4 ¿Sería posible que las personas puedan desarrollar sus Derechos sin trabajo decente y educación? ¿Podrían hacerlo sin libertad?


Depende de qué derechos estamos hablando y en qué contexto nos ubicamos. Obviamente en un escenario de escasez y mala gestión gubernamental es más difícil acceder al derecho a una vida digna o a una vivienda digna, pongamos por caso. Sin embargo, la gente se sigue casando, o sigue teniendo hijos, o sigue heredando propiedades. Esos derechos, para el sector poblacional que puede disfrutarlos, no se ven afectados por la situación política y económica del país, por ejemplo.


5- ¿Cuáles serían las proyecciones decisivas para lograr que los Derechos Humanos se ubiquen, en Cuba, como centro y finalidad del Estado y la sociedad?


En el caso de Cuba es necesario barrer con las estructuras actuales de poder e instaurar un sistema nuevo de democracia, donde la sociedad civil, en su diversidad y riqueza, sea la verdadera protagonista de la vida política del país.


No debemos perder la perspectiva de que Cuba es un país laico y, a la vez, garantizar el respeto a la multiplicidad de expresiones religiosas que la conforman. Igualmente debe ocurrir con la diversidad sexual y con las diferentes filiaciones políticas e ideológicas que vemos manifestadas en la vida cotidiana de nuestra sociedad.
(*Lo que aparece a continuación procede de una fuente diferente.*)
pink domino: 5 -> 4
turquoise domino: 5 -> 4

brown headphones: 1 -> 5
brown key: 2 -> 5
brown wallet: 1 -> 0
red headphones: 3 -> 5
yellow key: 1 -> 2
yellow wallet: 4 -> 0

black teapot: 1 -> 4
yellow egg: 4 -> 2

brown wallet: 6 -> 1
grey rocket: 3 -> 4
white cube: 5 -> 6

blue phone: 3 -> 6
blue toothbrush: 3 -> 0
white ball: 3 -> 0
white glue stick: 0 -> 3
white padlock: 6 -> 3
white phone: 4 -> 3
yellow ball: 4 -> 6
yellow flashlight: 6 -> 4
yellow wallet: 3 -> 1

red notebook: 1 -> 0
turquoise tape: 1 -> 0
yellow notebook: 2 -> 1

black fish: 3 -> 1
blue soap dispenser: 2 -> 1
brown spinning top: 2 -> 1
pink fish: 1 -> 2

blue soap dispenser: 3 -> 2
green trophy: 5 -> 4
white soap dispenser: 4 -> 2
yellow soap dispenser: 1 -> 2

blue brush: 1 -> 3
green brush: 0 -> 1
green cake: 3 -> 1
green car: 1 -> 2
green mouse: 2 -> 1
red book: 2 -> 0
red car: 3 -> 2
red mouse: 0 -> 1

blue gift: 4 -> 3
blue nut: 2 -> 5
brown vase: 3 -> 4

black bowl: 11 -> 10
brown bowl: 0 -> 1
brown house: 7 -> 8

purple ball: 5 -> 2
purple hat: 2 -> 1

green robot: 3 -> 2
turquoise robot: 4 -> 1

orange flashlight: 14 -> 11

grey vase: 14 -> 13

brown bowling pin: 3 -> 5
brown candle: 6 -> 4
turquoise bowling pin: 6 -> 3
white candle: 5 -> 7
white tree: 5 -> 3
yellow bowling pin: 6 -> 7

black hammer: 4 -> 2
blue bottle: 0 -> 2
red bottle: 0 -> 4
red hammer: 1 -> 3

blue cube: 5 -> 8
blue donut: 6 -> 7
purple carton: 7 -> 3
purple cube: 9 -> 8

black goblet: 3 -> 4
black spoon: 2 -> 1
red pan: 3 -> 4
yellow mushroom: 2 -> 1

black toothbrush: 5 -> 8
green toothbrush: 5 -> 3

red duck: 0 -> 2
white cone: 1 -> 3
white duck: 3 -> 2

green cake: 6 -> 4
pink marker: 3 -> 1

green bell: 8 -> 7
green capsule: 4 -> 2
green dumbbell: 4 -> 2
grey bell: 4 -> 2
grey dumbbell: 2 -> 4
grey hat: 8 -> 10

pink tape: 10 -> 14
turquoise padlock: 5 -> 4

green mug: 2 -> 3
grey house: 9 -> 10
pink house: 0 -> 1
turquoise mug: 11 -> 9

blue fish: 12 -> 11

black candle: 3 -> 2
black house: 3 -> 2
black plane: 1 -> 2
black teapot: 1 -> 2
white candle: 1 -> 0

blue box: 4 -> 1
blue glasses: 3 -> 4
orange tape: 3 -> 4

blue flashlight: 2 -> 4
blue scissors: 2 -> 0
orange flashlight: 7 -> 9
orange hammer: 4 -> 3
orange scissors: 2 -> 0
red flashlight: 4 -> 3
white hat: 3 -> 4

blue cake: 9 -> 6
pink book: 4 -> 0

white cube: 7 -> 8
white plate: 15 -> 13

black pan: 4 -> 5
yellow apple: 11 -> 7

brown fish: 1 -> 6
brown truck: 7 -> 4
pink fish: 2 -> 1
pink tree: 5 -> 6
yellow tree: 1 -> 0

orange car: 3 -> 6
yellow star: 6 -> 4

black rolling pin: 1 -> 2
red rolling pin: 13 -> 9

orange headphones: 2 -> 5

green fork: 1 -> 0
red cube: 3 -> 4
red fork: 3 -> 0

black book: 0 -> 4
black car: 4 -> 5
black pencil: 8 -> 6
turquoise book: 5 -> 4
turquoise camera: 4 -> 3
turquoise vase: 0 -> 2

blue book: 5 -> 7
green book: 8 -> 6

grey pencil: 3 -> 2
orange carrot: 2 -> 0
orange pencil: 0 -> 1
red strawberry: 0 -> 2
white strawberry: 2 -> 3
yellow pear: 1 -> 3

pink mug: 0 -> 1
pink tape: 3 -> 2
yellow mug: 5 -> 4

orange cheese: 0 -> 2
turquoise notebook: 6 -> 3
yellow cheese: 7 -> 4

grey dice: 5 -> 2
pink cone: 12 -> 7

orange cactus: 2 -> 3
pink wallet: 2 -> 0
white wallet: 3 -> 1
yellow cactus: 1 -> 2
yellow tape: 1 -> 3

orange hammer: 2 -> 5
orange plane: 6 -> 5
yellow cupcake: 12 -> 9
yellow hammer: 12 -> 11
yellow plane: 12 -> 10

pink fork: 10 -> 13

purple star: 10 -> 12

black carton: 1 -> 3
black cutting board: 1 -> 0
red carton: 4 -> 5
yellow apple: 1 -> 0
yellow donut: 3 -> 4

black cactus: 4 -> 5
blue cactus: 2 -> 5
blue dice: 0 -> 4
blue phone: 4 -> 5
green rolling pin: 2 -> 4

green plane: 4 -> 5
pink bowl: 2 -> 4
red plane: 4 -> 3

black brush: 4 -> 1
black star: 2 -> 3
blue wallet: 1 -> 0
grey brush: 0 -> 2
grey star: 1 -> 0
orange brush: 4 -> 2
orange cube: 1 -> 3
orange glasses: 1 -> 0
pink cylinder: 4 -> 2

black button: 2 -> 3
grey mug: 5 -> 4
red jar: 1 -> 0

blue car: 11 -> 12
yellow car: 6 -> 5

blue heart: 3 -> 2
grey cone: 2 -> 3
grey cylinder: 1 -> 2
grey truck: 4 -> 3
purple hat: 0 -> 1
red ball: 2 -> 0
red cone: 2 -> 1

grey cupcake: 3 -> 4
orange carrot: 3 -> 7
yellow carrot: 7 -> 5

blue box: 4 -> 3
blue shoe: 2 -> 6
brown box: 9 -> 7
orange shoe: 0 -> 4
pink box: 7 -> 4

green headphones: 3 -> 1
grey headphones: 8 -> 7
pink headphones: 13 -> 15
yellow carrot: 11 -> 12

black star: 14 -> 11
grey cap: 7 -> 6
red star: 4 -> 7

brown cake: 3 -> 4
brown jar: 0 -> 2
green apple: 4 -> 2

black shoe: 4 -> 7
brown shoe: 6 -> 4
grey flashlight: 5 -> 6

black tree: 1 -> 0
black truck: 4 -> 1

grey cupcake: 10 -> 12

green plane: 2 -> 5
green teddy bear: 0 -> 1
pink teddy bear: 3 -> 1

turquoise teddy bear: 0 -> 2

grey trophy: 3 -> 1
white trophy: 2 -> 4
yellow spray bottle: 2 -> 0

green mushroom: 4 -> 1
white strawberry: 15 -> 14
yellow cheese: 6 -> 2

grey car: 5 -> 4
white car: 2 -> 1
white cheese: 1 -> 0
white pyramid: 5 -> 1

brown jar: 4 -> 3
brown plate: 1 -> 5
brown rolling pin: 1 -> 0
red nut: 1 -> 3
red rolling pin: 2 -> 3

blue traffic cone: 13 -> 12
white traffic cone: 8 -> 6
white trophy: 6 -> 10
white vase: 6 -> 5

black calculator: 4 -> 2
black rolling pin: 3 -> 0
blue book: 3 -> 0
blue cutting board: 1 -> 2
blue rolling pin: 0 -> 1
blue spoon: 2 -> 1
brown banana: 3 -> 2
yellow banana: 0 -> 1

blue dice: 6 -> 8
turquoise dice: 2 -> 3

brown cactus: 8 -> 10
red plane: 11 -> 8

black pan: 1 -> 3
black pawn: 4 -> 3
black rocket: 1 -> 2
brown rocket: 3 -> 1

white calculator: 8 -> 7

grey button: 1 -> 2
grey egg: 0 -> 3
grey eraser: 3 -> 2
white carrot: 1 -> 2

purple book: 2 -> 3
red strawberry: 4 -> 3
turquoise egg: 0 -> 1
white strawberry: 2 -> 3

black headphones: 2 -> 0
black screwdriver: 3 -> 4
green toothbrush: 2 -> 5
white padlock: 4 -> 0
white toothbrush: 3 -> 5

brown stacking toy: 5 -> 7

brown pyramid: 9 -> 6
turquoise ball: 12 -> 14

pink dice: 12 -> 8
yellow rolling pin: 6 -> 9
Al proyectar la posibilidad de una Cuba futura, no podemos darnos el lujo de caer nunca más en totalitarismos de ninguna índole ni en supremacismos de determinadas cosmogonías sobre otras. Todas las propuestas, siempre y cuando sean desde el respeto a la dignidad, la igualdad y el pleno goce de los derechos humanos para todos, deberán ser válidas, posibles, legales y tenidas en cuenta en la construcción de la nación que soñamos.